Recentemente, a rede de supermercados britânica “Iceland Foods” (Islândia Alimentos) apresentou recurso contra a decisão proferida, em 2019, pelo Instituto de Propriedade Intelectual da União Europeia, o qual invalidou a exclusividade, ora concedida, da palavra “Iceland” na marca registrada como “Iceland Foods”, em razão de processo movido pelo país  Islândia contra a empresa britânica, sob argumentos de que o registro da marca “Iceland Foods” afetaria o comércio local islandês pois impediria que os comerciantes locais utilizassem em suas marcas a palavra “Iceland” (Islândia) para designar produtos e serviços.

A empresa “Iceland Foods” faz o uso do nome desde 1970 e se consolidou como uma das maiores redes de supermercados do Reino Unido.
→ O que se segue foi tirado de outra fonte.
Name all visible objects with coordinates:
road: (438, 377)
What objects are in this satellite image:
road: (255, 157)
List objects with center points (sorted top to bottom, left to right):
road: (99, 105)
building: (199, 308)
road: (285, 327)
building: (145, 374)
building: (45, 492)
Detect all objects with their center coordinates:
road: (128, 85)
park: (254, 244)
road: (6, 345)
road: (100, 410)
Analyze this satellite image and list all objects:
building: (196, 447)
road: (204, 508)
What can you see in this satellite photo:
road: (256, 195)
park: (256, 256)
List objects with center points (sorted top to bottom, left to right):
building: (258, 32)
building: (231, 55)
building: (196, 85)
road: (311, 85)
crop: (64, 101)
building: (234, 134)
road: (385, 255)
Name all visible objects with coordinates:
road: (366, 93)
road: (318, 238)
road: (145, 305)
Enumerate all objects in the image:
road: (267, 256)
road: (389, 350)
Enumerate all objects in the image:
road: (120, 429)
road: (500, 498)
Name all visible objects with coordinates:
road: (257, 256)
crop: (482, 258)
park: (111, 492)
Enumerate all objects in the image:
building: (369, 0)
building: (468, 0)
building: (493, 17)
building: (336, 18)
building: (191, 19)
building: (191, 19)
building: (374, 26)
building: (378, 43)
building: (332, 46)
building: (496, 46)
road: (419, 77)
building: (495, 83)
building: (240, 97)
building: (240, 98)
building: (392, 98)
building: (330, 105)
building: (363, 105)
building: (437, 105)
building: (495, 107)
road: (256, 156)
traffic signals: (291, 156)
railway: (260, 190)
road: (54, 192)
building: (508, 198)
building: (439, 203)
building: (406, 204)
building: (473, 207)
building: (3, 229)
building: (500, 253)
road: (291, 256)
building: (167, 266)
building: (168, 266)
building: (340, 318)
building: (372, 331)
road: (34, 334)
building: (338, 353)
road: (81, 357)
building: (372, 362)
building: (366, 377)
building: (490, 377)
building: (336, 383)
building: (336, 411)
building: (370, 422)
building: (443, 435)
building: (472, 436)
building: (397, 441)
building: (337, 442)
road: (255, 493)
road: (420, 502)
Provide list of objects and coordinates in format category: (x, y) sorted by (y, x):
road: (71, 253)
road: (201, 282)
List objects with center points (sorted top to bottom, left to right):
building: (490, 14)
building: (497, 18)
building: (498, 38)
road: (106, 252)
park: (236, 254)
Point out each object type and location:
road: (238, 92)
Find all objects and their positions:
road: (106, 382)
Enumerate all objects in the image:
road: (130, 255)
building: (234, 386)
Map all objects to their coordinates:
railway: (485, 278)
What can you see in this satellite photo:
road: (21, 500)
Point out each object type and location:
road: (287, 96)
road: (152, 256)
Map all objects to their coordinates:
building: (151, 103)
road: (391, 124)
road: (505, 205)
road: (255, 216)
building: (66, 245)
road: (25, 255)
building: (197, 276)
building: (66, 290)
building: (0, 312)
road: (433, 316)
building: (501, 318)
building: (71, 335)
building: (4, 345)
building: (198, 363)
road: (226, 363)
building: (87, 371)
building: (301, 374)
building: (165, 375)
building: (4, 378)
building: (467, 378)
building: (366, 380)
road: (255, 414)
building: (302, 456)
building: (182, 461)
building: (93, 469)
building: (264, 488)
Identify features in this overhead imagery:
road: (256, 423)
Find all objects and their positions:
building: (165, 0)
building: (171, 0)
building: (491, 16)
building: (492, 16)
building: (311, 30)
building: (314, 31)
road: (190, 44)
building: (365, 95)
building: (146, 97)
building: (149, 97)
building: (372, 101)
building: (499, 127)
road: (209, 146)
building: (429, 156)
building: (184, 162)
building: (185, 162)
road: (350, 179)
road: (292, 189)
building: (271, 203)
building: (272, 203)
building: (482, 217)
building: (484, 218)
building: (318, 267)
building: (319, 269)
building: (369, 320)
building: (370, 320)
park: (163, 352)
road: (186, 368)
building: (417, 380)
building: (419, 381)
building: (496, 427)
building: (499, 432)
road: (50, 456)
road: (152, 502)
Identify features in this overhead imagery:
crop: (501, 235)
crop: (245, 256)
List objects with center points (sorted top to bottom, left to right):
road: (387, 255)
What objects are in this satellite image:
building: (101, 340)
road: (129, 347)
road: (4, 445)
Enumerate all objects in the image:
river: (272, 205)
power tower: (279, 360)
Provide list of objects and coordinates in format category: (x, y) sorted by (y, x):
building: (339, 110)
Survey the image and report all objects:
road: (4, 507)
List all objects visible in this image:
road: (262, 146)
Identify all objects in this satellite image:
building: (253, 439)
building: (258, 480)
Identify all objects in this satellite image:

Por ora, o gestor comercial, Richard Walker, discorreu que será realizada uma tentativa de composição extrajudicial amigável com a Islândia, já que, sob sua ótica, não há riscos de associação indevida pelos consumidores dos produtos da rede de supermercados “Iceland Foods” com os produtos advindos do país Islândia (Iceland) , além de não impedir os comerciantes islandeses de utilizarem do nome para identificarem suas atividades comerciais 1.

E no Brasil, seria passível de registro de marca nomes de cidades, estados e países?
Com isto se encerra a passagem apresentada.